The formula for computing inverse matrix via cofactors turns out to be extremely inefficient for all but the smallest matrices. A much more efficient way is to use row reductions.
Recall that in defining the matrix-matrix product $AB$, for matrices $A$ and $B$ (as long as their dimensions match in a way that the product is defined), if we write
\[B = [ \mathbf{b}_1 \; \cdots \; \mathbf{b}_n],\]then $AB$ is given by
\[A \begin{bmatrix} \mathbf{b}_1 & \cdots & \mathbf{b}_n \end{bmatrix} = \begin{bmatrix} A \mathbf{b}_1 & \cdots & A \mathbf{b}_n \end{bmatrix}.\]Grouping columns of $B$ into blocks, we can see the same convention works for block matrices (matrices whose columns are divided into blocks). In particular, if $B$ consists of two blocks
\[B = [ \, B_1 \;\; B_2 \, ]\](i.e., it consists of two blocks $B_1$ and $B_2$ having the same number of rows), then
\[A \begin{bmatrix} B_1 & B_2 \end{bmatrix} = \begin{bmatrix} A \, B_1 & A \, B_2 \end{bmatrix}.\]To compute the inverse of an $n \times n$ matrix $A$ (and also test if an inverse exists in the first place), we can start with the $n \times 2n$ matrix (twice as wide as $A$)

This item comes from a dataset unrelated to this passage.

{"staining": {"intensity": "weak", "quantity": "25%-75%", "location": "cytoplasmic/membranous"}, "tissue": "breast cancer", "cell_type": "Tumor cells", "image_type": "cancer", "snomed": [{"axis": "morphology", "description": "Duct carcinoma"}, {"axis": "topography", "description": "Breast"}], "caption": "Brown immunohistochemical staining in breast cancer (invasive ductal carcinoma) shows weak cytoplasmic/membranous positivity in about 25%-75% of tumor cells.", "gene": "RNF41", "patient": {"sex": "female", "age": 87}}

\[\begin{bmatrix} A & I \end{bmatrix}\]consisting of two blocks. Using elementary row operations, we will try to perform the reduction
\[\begin{bmatrix} A & I \end{bmatrix} \quad\longrightarrow\quad \begin{bmatrix} I & B \end{bmatrix}\]for some $n \times n$ matrix $B$. This is equivalent to performing Gauss-Jordan elimination. If this process is successful, i.e., the left half of the $n \times 2n$ matrix can be reduced to the identity matrix, then the right half, matrix $B$, is the inverse of $A$. This process can be summarized into the following simple recipe.
To compute the inverse of an $n \times n$ matrix $A$:
One important consequence of this procedure is a potentially simpler criterion for determining if a square matrix has an inverse:
A square matrix $A$ has an inverse if and only if its RREF is the identity matrix.
Exercise. Compute the inverse matrices of
\[\begin{aligned} \begin{bmatrix} 1 & 2 & 3 \\ 0 & 4 & 5 \\ 0 & 1 & 1 \\ \end{bmatrix} && \begin{bmatrix} 1 & 2 & 0 \\ 2 & 3 & 5 \\ 0 & 2 & -8 \\ \end{bmatrix} && \begin{bmatrix} 1 & 2 & 3 \\ -1 & 4 & 5 \\ 0 & 3 & 4 \\ \end{bmatrix} \end{aligned}\]It turns out the result of Gauss-Jordan elimination of a matrix $M$ can always be expressed as a matrix-matrix product $BM$ for a nonsingular square matrix $B$. Here, the matrix $B$ is the product of several matrices each representing a single elementary row operation. Therefore, computing the RREF of $[\; A \quad I \;]$ is equivalent to forming the matrix product
\[B \begin{bmatrix} A & I \end{bmatrix} = \begin{bmatrix} BA & BI \end{bmatrix} = \begin{bmatrix} BA & B \end{bmatrix}\]for some nonsingular square matrix $B$. It is easy to see that the right half ($BA$) will become the identity matrix if and only if $B = A^{-1}$, which is the right half of the resulting RREF.
From the uniqueness of the RREF, we can also justify the uniqueness of the inverse matrix (if exist). That is, for an $n \times n$ matrix A, there is at most one matrix $B$ such that $AB = BA = I$.